NITs are the measure of screen brightness. This used to be called IRE, but now ... it's nits. Typically not capitalized, just ... nits. The numbers are the same. I'll give the short answer to which to use down at the bottom. And explain the full details of Premiere's two main HDR options along the way. Which are color space and graphics white.
Rec.709 (now often called SDR) is expected to be "graded" on a screen with 100 nits brightness. It used to be called 100IRE brightness. Clear so far, right? Nits again is just a terminology change from an engineering type name to a video post user name. Same thing being measured though.

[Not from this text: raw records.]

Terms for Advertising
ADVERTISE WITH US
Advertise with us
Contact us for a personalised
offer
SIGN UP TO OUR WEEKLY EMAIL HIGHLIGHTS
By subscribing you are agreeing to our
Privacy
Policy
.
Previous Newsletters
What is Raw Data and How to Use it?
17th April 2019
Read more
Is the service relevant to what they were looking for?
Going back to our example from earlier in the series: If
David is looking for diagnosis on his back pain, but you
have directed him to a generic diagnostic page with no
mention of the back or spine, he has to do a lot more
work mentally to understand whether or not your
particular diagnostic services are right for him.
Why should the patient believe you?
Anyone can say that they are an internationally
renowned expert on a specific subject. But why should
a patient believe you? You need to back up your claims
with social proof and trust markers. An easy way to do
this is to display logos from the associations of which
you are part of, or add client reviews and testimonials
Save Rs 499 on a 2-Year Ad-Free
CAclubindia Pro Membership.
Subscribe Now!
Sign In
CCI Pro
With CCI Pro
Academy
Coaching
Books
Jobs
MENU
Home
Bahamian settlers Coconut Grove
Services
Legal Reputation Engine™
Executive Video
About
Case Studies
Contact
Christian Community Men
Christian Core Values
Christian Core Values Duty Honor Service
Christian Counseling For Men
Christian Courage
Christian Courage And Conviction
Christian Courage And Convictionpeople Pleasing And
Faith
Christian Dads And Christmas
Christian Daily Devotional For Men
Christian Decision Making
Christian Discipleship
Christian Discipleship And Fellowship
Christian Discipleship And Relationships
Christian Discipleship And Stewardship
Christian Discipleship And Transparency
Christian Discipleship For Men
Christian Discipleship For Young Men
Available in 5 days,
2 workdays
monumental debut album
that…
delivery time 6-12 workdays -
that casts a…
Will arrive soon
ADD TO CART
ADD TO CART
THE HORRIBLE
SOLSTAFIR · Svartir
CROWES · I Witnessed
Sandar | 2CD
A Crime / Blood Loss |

HDR can have varying brightness ... for 'beginning' HDR in consumer TVs the minimum brightness across the screen 'needed' by the TV is 400 nits. They have different sub-standards for 600, 800, and up. The "standard" or Rec.2020 allows for up to 10,000 nits ... which no current screen can do.
And yea, for the colorists trying to deliver for various services right now, it can be quite complicated prepping for delivery.
Netflix for example requires basically a 1,000 nits capability and setting for all their DolbyVision HDR media they accept. It must be monitored on an accepted 1,000 nits minimum monitor. At this point, very few monitors can do that ... they're all above $20,000 ... so very few of us can work at "full" 1,000 nits levels.
Thankfully, for most of us it's a lot simpler. Especially within Premiere at the moment.
There are only two questions "we" general users need to be aware of within Premiere. Which of the two color space options we're working in, and which of the two graphics white brightness options to use.
The color space question is whether or not we're working in HLG or PQ ... the latter is considered a higher-quality version, but isn't nearly as widely used in consumer TVs as HLG. So for now, probably go with HLG.
But always remember: the biggest thing of HDR isn't actually that it's brighter, it's that the volume of the color space is several orders of magnitudes more massive.
You have a TON of more shades of colors in HDR than in SDR ... and the colors go more up into the mids/highs and deeper shadows than SDR media does. I've have colorists note it's like going from a crayola box with 16 colors to the big 128 color box. Highly addictive if you've got a screen than can accurately show the color space/volume!
The second option for HDR we have to decide in Premiere is "graphics white" ... which is a concept needed in HDR, not existent in SDR. Think of a white piece of paper in sunlight ... that will be about the brightest thing your image will show with texture and detail. That ... is the "graphic white" point.
Above that point, image data will be expected to be primarily over-bright light reflections, speculars, and light sources themselves. Bits of light & color without detail or texture.
Premiere allows us two options ... the 203 one, and the brighter one. Because HDR is still quite new, they are allowing people to make a choice between two settings. Rather than giving us actual control of that per timeline say. (Probably easier on an engineering level.)
I teach color to pro colorists. My "bosses" at MixingLight.com are the guys that Dolby Labs had in to do the tutorial training that Dolby provides to all colorists working in Resolve or Baselight ... they're some of the more experienced people in HDR out there, delivering for all the "big" services.
And they say simply set that graphics white setting for the 203 and forget about. One told me "No one but a noob in HDR goes to 300+ for grapics white. Blows your conusmer's eyes out ... NOT a good thing to do."
So ... I take his advice.
Basically, in HDR, you move the old "max brightness" point for your brighter things to that 203 level, essentially doubling the brightness of your SDR grade. And allow brightnesses from light sources, reflections, and speculars to soar well above that.
And you've got a lot more subtlety to play with in shadow details/tonalities, and in hues from darks to speculars. Those are the two things most colorists say you learn to work with anew: subtle shadow tonalitiies, and the gorgeous range of hues to play with. Using both to shape the image, the feelings, the perceptions.
The recommended settings for now, for most HDR you can do in Premier:
- use HLG timelines (because consumer hardware is FAR more likely to be able to display HLG)
- and set the graphics white to 203.